Directions for this task: Word for word, copy out every line of the records, omitting each picture.

Provided data:
+ + + + + + +

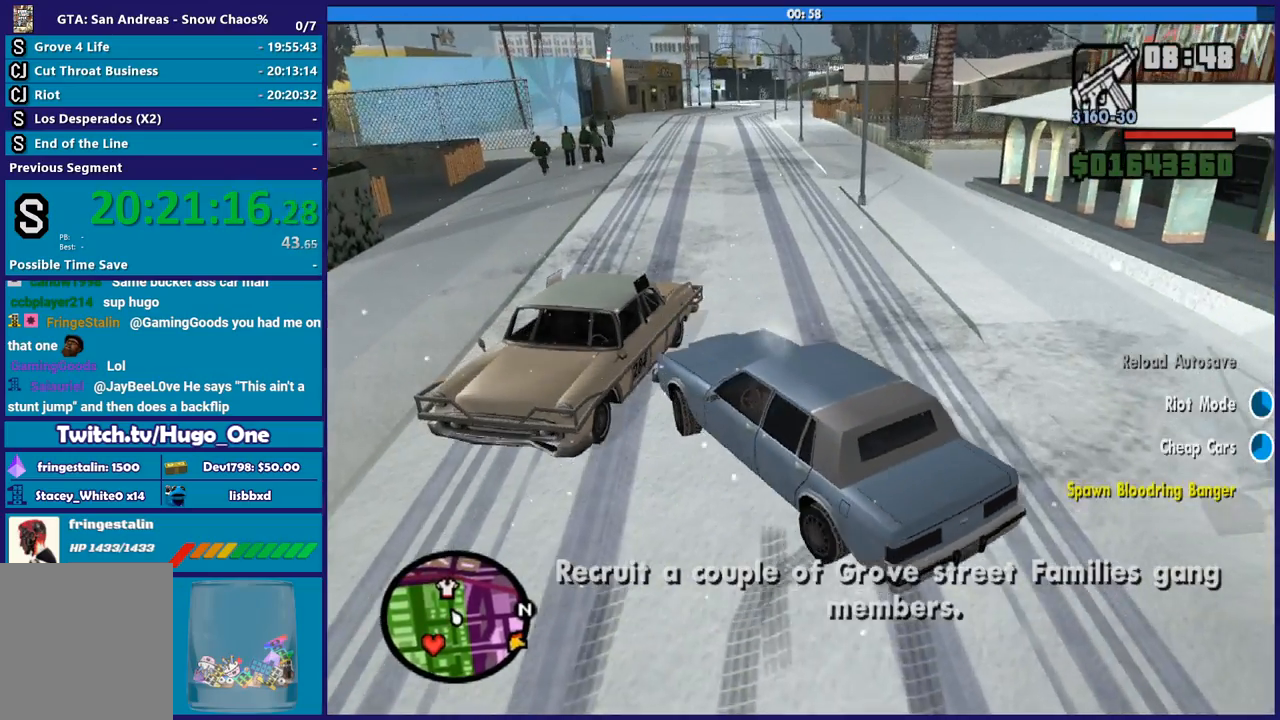
{"buttons": ["L2"], "left_stick": "left", "right_stick": "center", "button_events": [[400, "R2", "up"], [467, "L2", "down"]]}
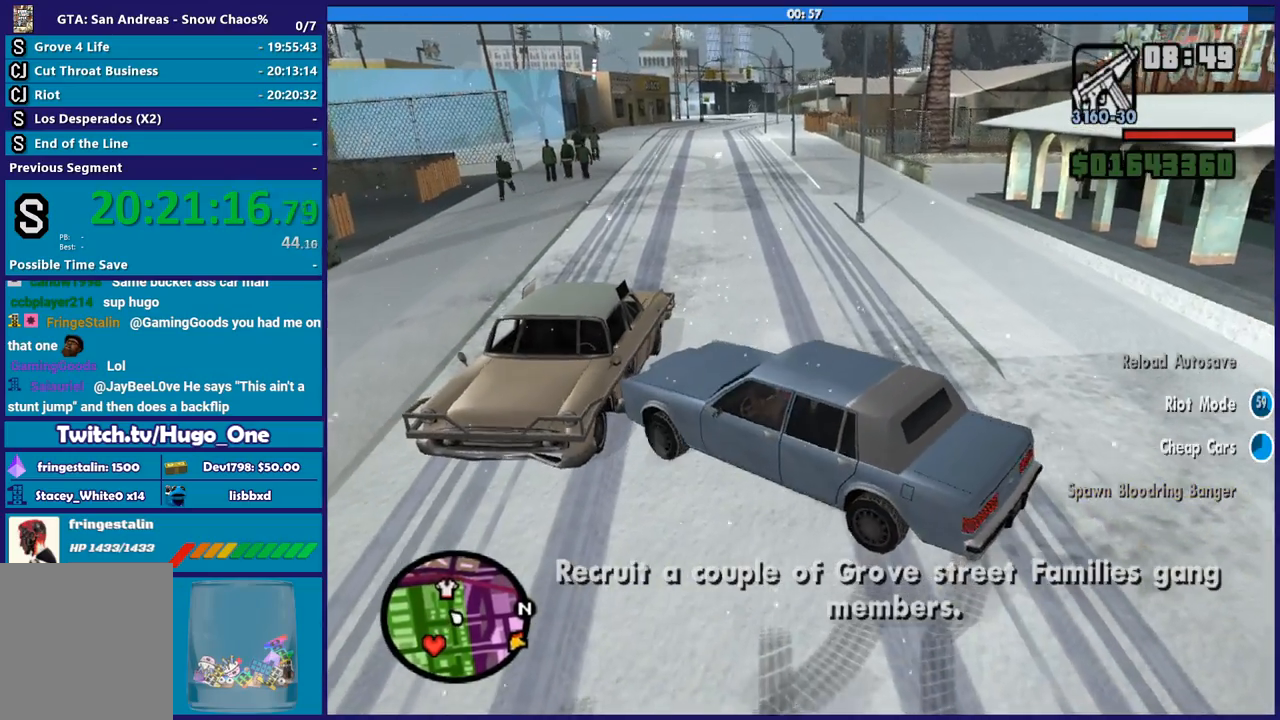
{"buttons": ["L2"], "left_stick": "left", "right_stick": "up-right", "button_events": []}
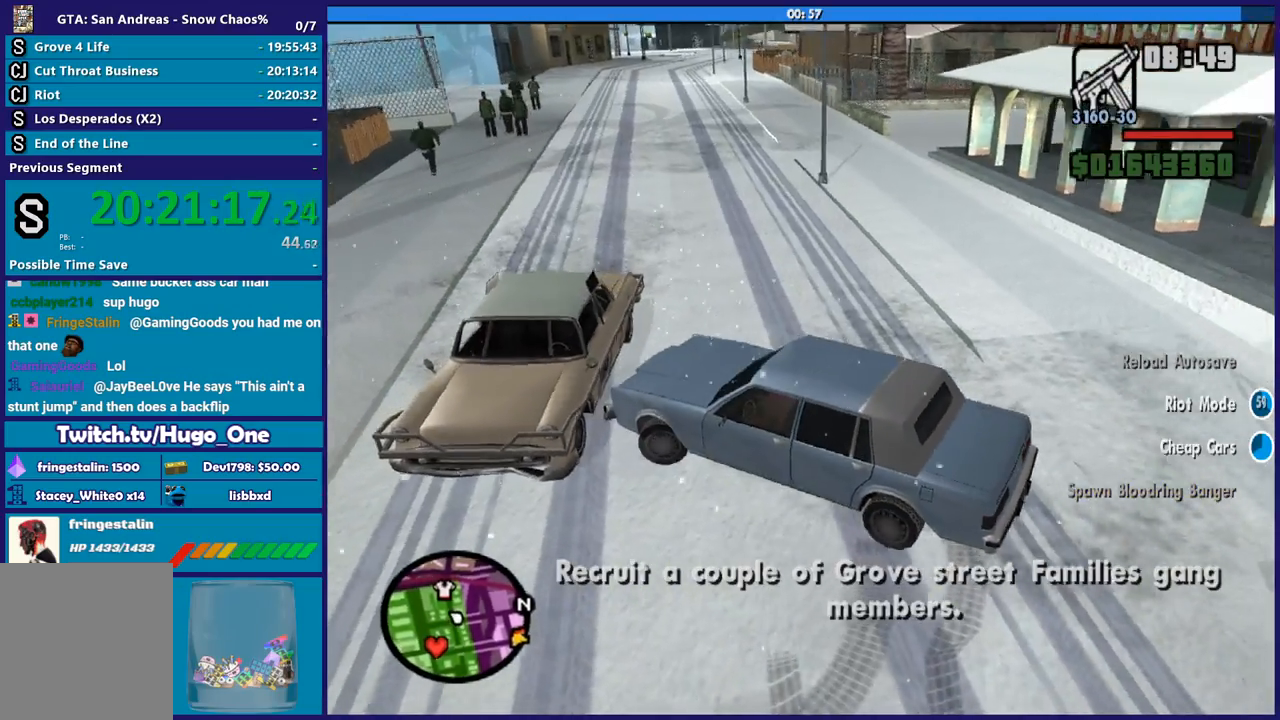
{"buttons": ["R2"], "left_stick": "right", "right_stick": "down-left", "button_events": [[467, "L2", "up"], [467, "R2", "down"]]}
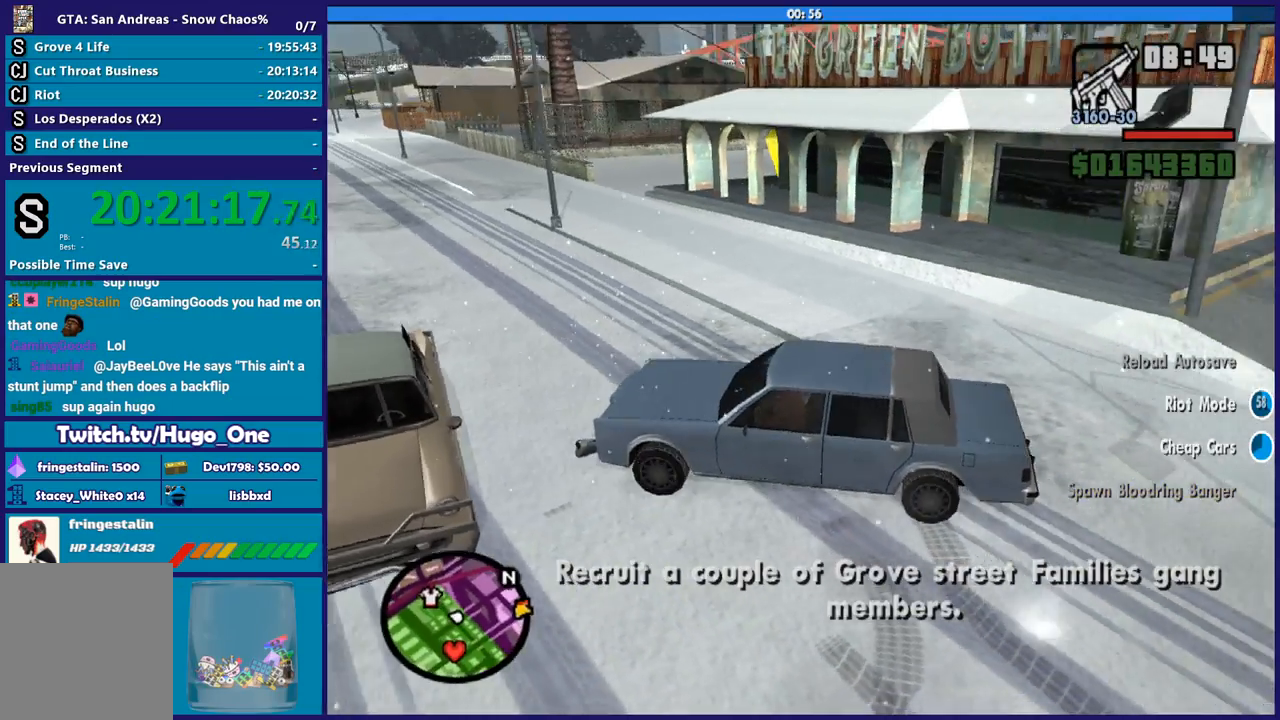
{"buttons": ["R2"], "left_stick": "right", "right_stick": "up-left", "button_events": []}
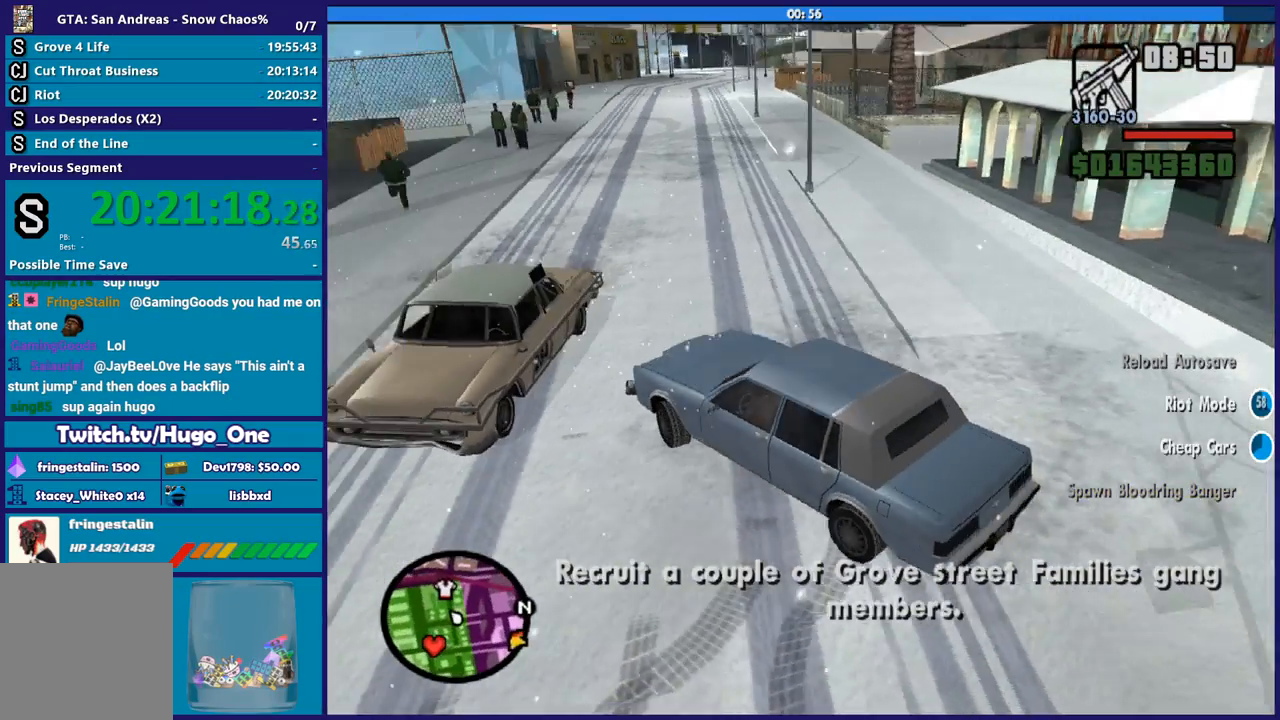
{"buttons": ["R2"], "left_stick": "right", "right_stick": "center", "button_events": []}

+ + + + + + +

Answer space:
{"buttons": ["L2"], "left_stick": "left", "right_stick": "center", "button_events": [[400, "R2", "up"], [467, "L2", "down"]]}
{"buttons": ["L2"], "left_stick": "left", "right_stick": "up-right", "button_events": []}
{"buttons": ["R2"], "left_stick": "right", "right_stick": "down-left", "button_events": [[467, "L2", "up"], [467, "R2", "down"]]}
{"buttons": ["R2"], "left_stick": "right", "right_stick": "up-left", "button_events": []}
{"buttons": ["R2"], "left_stick": "right", "right_stick": "center", "button_events": []}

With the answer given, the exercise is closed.